GOAL OF THE EXERCISE: Repeat the data in full. Drop every picture.

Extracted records
◆ ◆ ◆ ◆ ◆ ◆ ◆

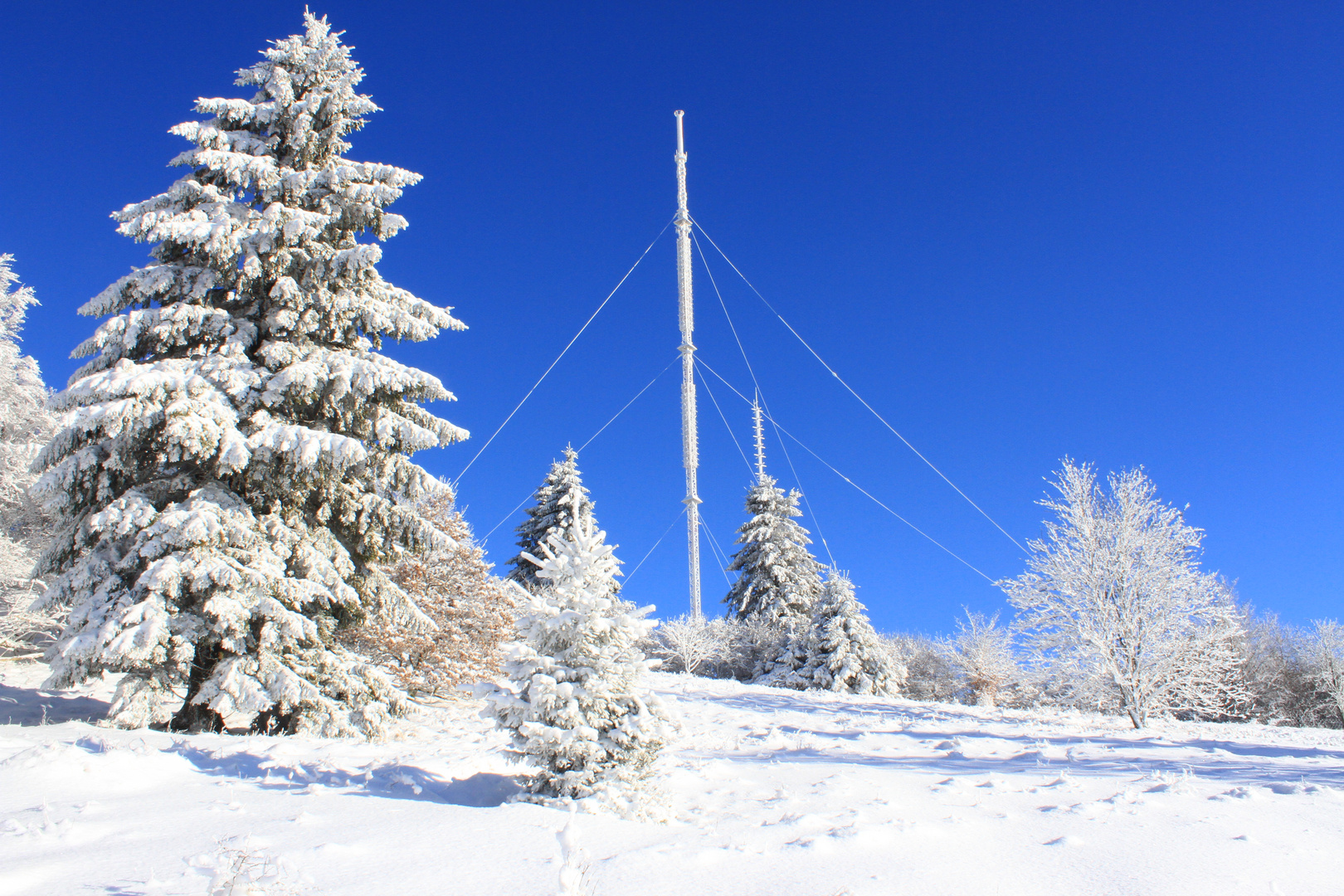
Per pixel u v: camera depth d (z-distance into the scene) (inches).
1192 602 819.4
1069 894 190.5
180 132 464.4
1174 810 269.6
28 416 826.2
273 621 418.3
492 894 170.4
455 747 401.7
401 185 505.7
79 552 435.8
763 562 1690.5
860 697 960.3
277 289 459.5
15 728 370.3
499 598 641.0
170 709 489.7
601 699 272.2
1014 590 880.9
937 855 216.1
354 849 195.0
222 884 152.8
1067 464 879.1
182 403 402.9
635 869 193.0
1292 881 204.5
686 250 1624.0
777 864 202.5
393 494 509.0
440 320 525.0
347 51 526.0
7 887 161.2
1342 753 499.2
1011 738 547.5
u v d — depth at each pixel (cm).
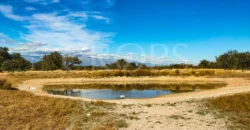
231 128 1252
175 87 3859
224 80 4581
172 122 1373
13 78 5147
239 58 7931
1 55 10444
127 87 3969
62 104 1805
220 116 1490
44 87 3972
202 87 3778
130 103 2030
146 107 1814
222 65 8256
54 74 6153
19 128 1219
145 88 3809
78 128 1257
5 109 1588
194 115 1534
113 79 5125
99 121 1392
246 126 1278
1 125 1257
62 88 3891
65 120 1398
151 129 1246
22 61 9088
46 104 1803
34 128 1227
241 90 2736
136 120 1416
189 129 1242
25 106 1708
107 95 3033
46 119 1400
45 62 9700
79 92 3366
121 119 1438
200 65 8831
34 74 6203
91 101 2053
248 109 1641
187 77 5175
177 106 1842
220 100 1977
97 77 5503
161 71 6006
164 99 2277
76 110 1655
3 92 2458
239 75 5312
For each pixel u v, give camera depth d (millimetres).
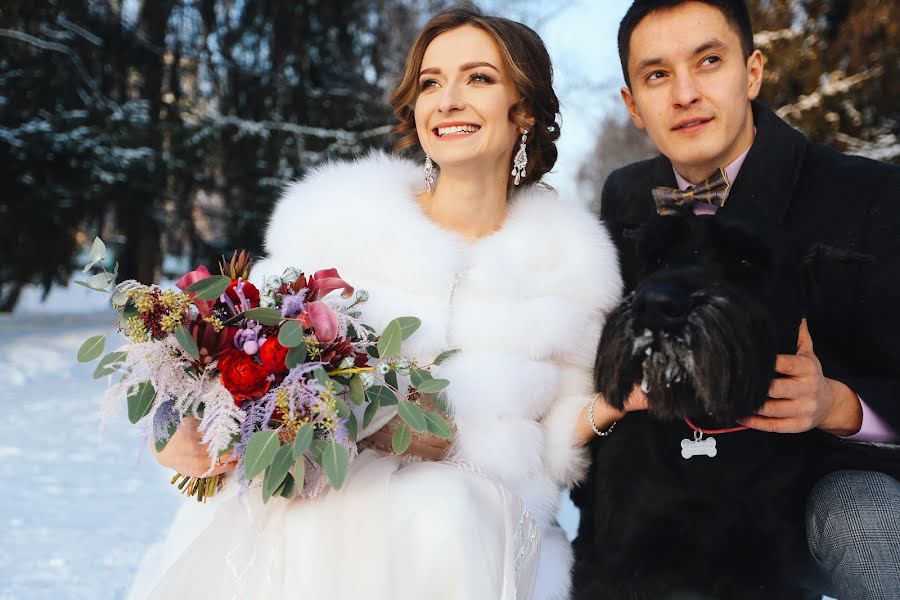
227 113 15289
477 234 2566
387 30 15758
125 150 13742
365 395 1979
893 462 2178
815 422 2086
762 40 11867
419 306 2295
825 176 2439
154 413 1841
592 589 2119
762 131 2498
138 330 1815
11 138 13109
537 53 2545
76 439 5953
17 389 7953
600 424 2283
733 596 2062
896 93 11242
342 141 14781
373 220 2326
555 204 2566
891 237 2293
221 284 1846
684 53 2461
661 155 2771
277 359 1799
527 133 2607
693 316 1878
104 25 14617
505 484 2238
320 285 1995
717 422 1975
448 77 2445
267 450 1743
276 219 2465
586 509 2393
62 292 20406
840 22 11695
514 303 2357
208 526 1952
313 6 15125
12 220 13422
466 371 2256
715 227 2117
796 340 2143
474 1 2666
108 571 3336
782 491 2090
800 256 2166
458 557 1851
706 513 2076
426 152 2525
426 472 2021
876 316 2285
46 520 4031
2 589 3119
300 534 1877
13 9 12945
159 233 15227
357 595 1801
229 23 15172
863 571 1992
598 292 2439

◆ ◆ ◆ ◆ ◆ ◆ ◆

SOLUTION TO THIS PROBLEM:
Per pixel u v: camera depth d (z-distance into the scene) (inches).
1192 602 819.4
1069 894 190.5
180 132 464.4
1174 810 269.6
28 416 826.2
273 621 418.3
492 894 170.4
455 747 401.7
401 185 505.7
79 552 435.8
763 562 1690.5
860 697 960.3
277 289 459.5
15 728 370.3
499 598 641.0
170 709 489.7
601 699 272.2
1014 590 880.9
937 855 216.1
354 849 195.0
222 884 152.8
1067 464 879.1
182 403 402.9
635 869 193.0
1292 881 204.5
686 250 1624.0
777 864 202.5
393 494 509.0
440 320 525.0
347 51 526.0
7 887 161.2
1342 753 499.2
1011 738 547.5
u v d — depth at each pixel (cm).
231 128 1252
175 87 3859
224 80 4581
172 122 1373
13 78 5147
239 58 7931
1 55 10444
127 87 3969
62 104 1805
220 116 1490
44 87 3972
202 87 3778
130 103 2030
146 107 1814
222 65 8256
54 74 6153
19 128 1219
145 88 3809
78 128 1257
5 109 1588
194 115 1534
113 79 5125
99 121 1392
246 126 1278
1 125 1257
62 88 3891
65 120 1398
151 129 1246
22 61 9088
46 104 1803
34 128 1227
241 90 2736
136 120 1416
189 129 1242
25 106 1708
107 95 3033
46 119 1400
45 62 9700
79 92 3366
121 119 1438
200 65 8831
34 74 6203
91 101 2053
248 109 1641
187 77 5175
177 106 1842
220 100 1977
97 77 5503
161 71 6006
164 99 2277
76 110 1655
3 92 2458
239 75 5312
For each pixel u v, give camera depth d (millimetres).
227 113 15289
477 234 2566
387 30 15758
125 150 13742
365 395 1979
893 462 2178
815 422 2086
762 40 11867
419 306 2295
825 176 2439
154 413 1841
592 589 2119
762 131 2498
138 330 1815
11 138 13109
537 53 2545
76 439 5953
17 389 7953
600 424 2283
733 596 2062
896 93 11242
342 141 14781
373 220 2326
555 204 2566
891 237 2293
221 284 1846
684 53 2461
661 155 2771
277 359 1799
527 133 2607
693 316 1878
104 25 14617
505 484 2238
320 285 1995
717 422 1975
448 77 2445
267 450 1743
276 219 2465
586 509 2393
62 292 20406
840 22 11695
514 303 2357
208 526 1952
313 6 15125
12 220 13422
466 371 2256
715 227 2117
796 340 2143
474 1 2666
108 571 3336
782 491 2090
800 256 2166
458 557 1851
706 513 2076
426 152 2525
426 472 2021
876 316 2285
46 520 4031
2 589 3119
300 534 1877
13 9 12945
159 233 15227
357 595 1801
229 23 15172
863 571 1992
598 292 2439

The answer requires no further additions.